For those who cannot easily pick up their Irish Times at the shop or have it dropped through their letter boxes, the opportunity to stay in daily contact with home via a familiar and trusted information source is one of the wonders of the Information Age.

Within a year, supported enthusiastically by the Editor and the Irish Times commercial management, and with valuable grant assistance from Forbairt, we had decided to put in place our own technical structure and a staff to operate it. Robert O'Dea, a young Irishman working in the Chicago Tribune's online service subsidiary, came home to be project manager. Then last year four journalist joined along with more technical marketing and advertising staff. We launched an e-mail edition in May of last year and a month later relaunched our web site complete with advertising, images and a new design.

Today, our online edition contains the bulk of the print copy's contents, plus an ever increasing range of additional material. We have experimented with interactive discussion groups and more than 20,000 people have signed our guest book. Most readers, about 66 per cent, are based in North America though readership is rising throughout the rest of the world.

The projects we have implemented include a searchable data base of recruitment advertising (an average 16,500 searches are carried out each week), the St Patrick's Festival Around the World site, the General Election site and, most recently, Dyoublong, a special site to mark Bloomsday. In the process we have garnered numerous plaudits, including an honourable mention in online awards of the US trade magazine, Editor And Publisher. Only one other non US web site, the Jerusalem Post, received a mention.
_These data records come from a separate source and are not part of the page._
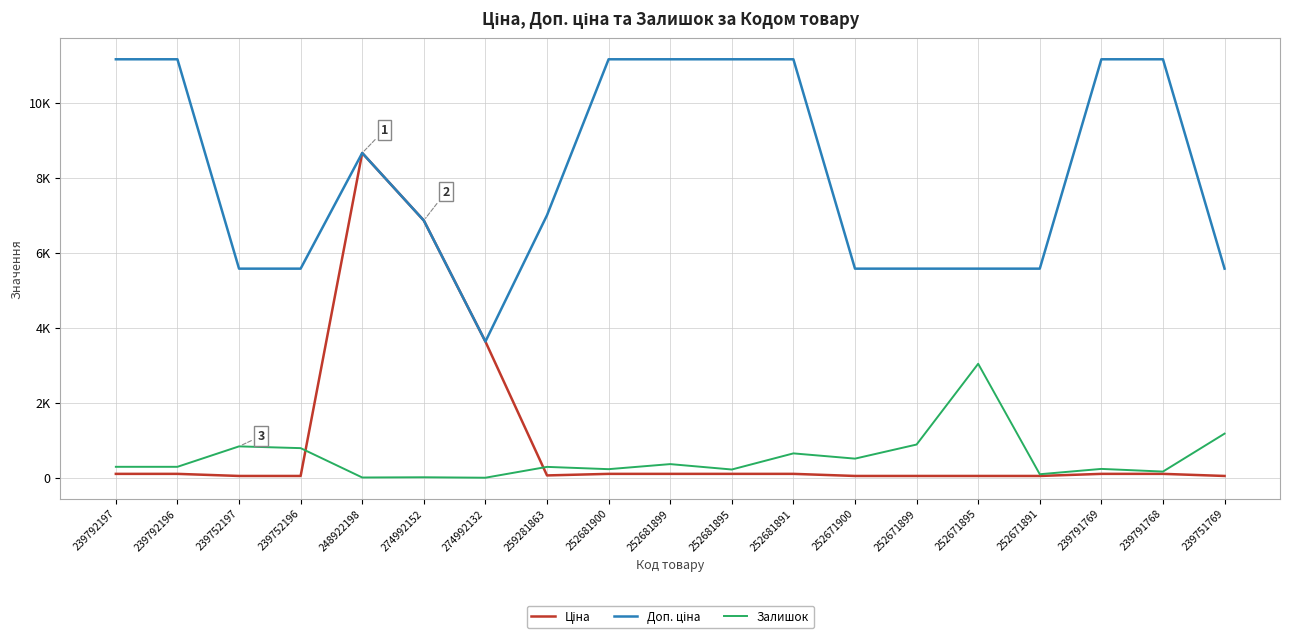

What position from the left is 239752197?

3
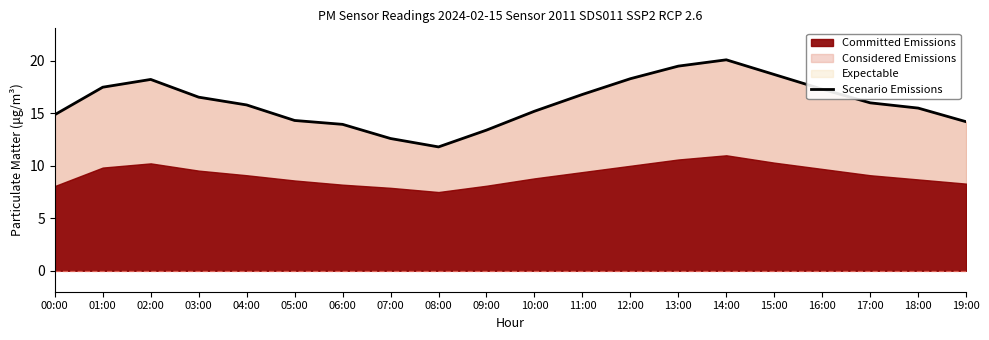

At which category does the chart reach its peak across all series?

14:00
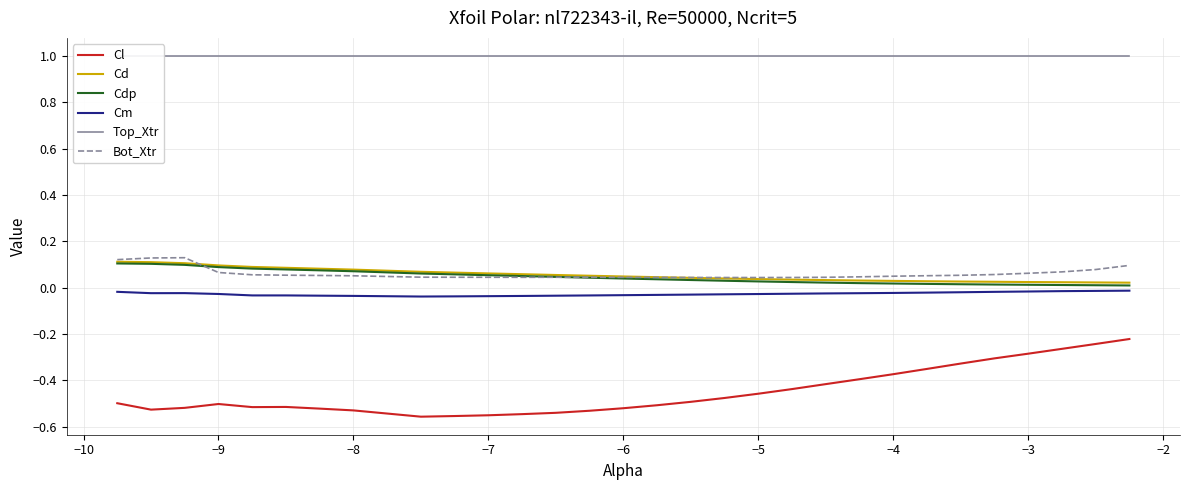

Which series has the largest range (max minus min)?

Cl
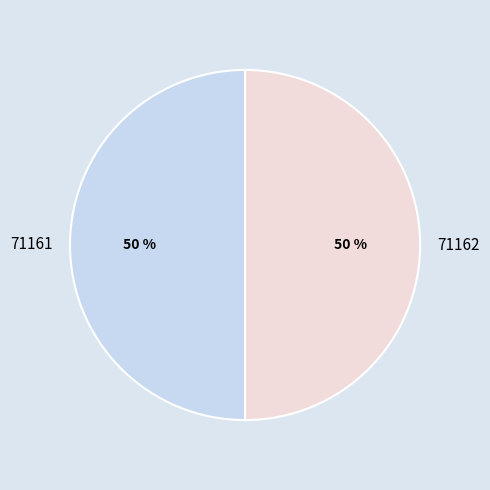

To the nearest percent, what portion does 71161 represent?

50%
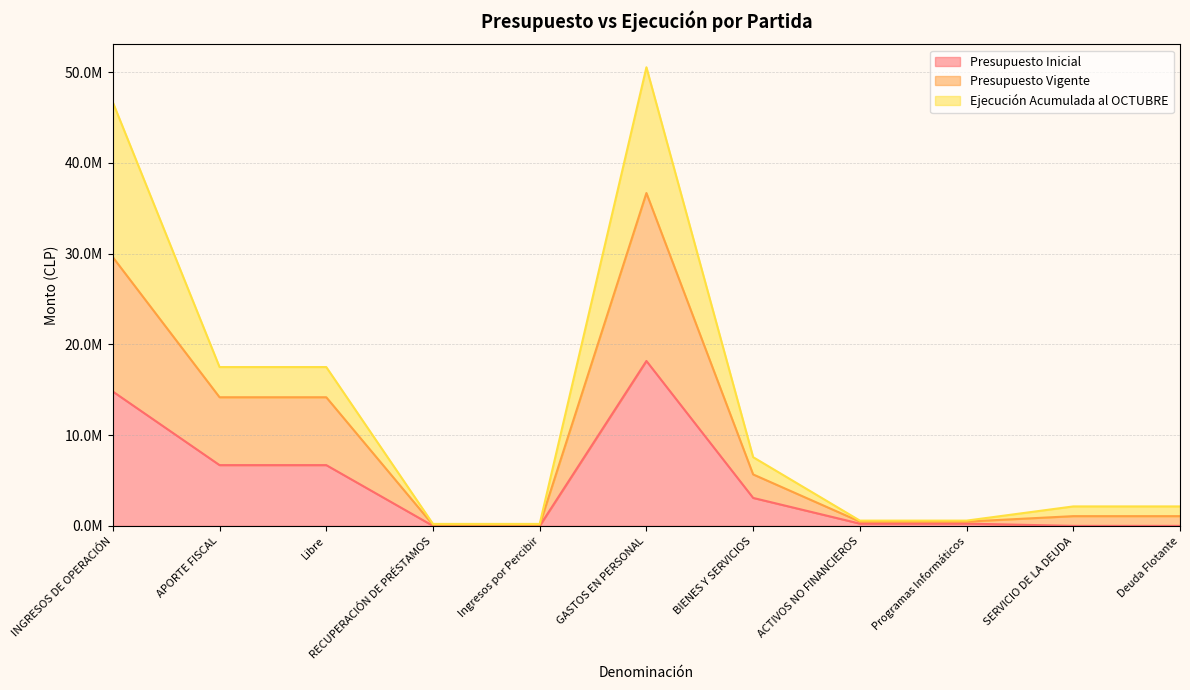

Does the chart have visible grid lines?

Yes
It is not all plain sailing. The online market has developed rapidly in a short spell, but has yet to produce a convincing revenue stream for any web publication. Most services on the web are free though there are moves afoot to charge for content. The recent decision by the Economist to do so will be watched eagerly by other publishers who, at the moment, rely principally on advertising to offset their costs. The Irish Times on the Web enjoys a strong advertising base, but a big challenge will be to match our editorial success with a suitable financial return.

THE next major phase of online publishing will be push technology in which waves of content will be delivered to subscribers, the latest of what promises to be an endless river of change. But throughout all The Irish Times on the Web will remain constant, reflecting the newspaper's core values whatever the technology.